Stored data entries

============================================================

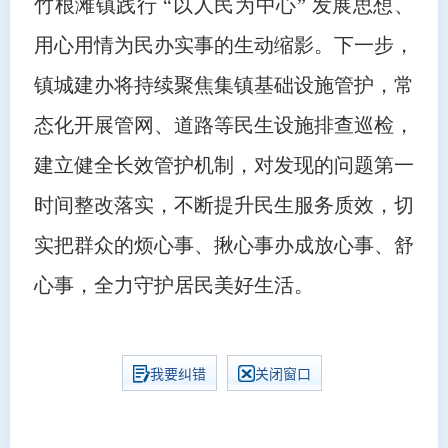
竹根滩镇践行 “以人民为中心” 发展思想、
用心用情为民办实事的生动缩影。下一步，
镇城建办将持续聚焦集镇基础设施管护，常
态化开展管网、道路等民生设施排查巡检，
建立健全长效管护机制，对发现的问题第一
时间整改落实，不断提升民生服务质效，切
实把群众的烦心事、揪心事办成放心事、舒
心事，全力守护居民美好生活。
我要纠错
关闭窗口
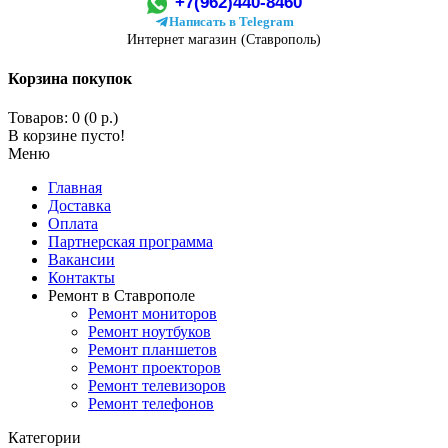
+7(962)440-8460
Написать в Telegram
Интернет магазин (Ставрополь)
Корзина покупок
Товаров: 0 (0 р.)
В корзине пусто!
Меню
Главная
Доставка
Оплата
Партнерская программа
Вакансии
Контакты
Ремонт в Ставрополе
Ремонт мониторов
Ремонт ноутбуков
Ремонт планшетов
Ремонт проекторов
Ремонт телевизоров
Ремонт телефонов
Категории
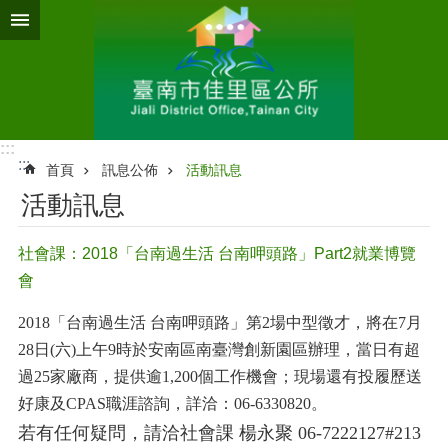
跳到主要內容區塊
:::
:::
首頁
訊息公佈
活動訊息
活動訊息
社會課：2018「台南過生活 台南呷頭路」Part2就業博覽
會
2018「台南過生活 台南呷頭路」第2場中型徵才，將在7月
28日(六)上午9時於安南區南臺灣創新園區辦理，當日有超
過25家廠商，提供逾1,200個工作機會；現場還有投履歷送
好康及CPAS職涯諮詢，詳洽：06-6330820。
若有任何疑問，請洽社會
課
楊永聚 06-7222127#213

============================================================

- _TO-DO ITEM_: Write out the text of all the records above word for word, leaving out the pictures.

- _RESULT OF THE EXERCISE_:
竹根滩镇践行 “以人民为中心” 发展思想、
用心用情为民办实事的生动缩影。下一步，
镇城建办将持续聚焦集镇基础设施管护，常
态化开展管网、道路等民生设施排查巡检，
建立健全长效管护机制，对发现的问题第一
时间整改落实，不断提升民生服务质效，切
实把群众的烦心事、揪心事办成放心事、舒
心事，全力守护居民美好生活。
我要纠错
关闭窗口
+7(962)440-8460
Написать в Telegram
Интернет магазин (Ставрополь)
Корзина покупок
Товаров: 0 (0 р.)
В корзине пусто!
Меню
Главная
Доставка
Оплата
Партнерская программа
Вакансии
Контакты
Ремонт в Ставрополе
Ремонт мониторов
Ремонт ноутбуков
Ремонт планшетов
Ремонт проекторов
Ремонт телевизоров
Ремонт телефонов
Категории
跳到主要內容區塊
:::
:::
首頁
訊息公佈
活動訊息
活動訊息
社會課：2018「台南過生活 台南呷頭路」Part2就業博覽
會
2018「台南過生活 台南呷頭路」第2場中型徵才，將在7月
28日(六)上午9時於安南區南臺灣創新園區辦理，當日有超
過25家廠商，提供逾1,200個工作機會；現場還有投履歷送
好康及CPAS職涯諮詢，詳洽：06-6330820。
若有任何疑問，請洽社會
課
楊永聚 06-7222127#213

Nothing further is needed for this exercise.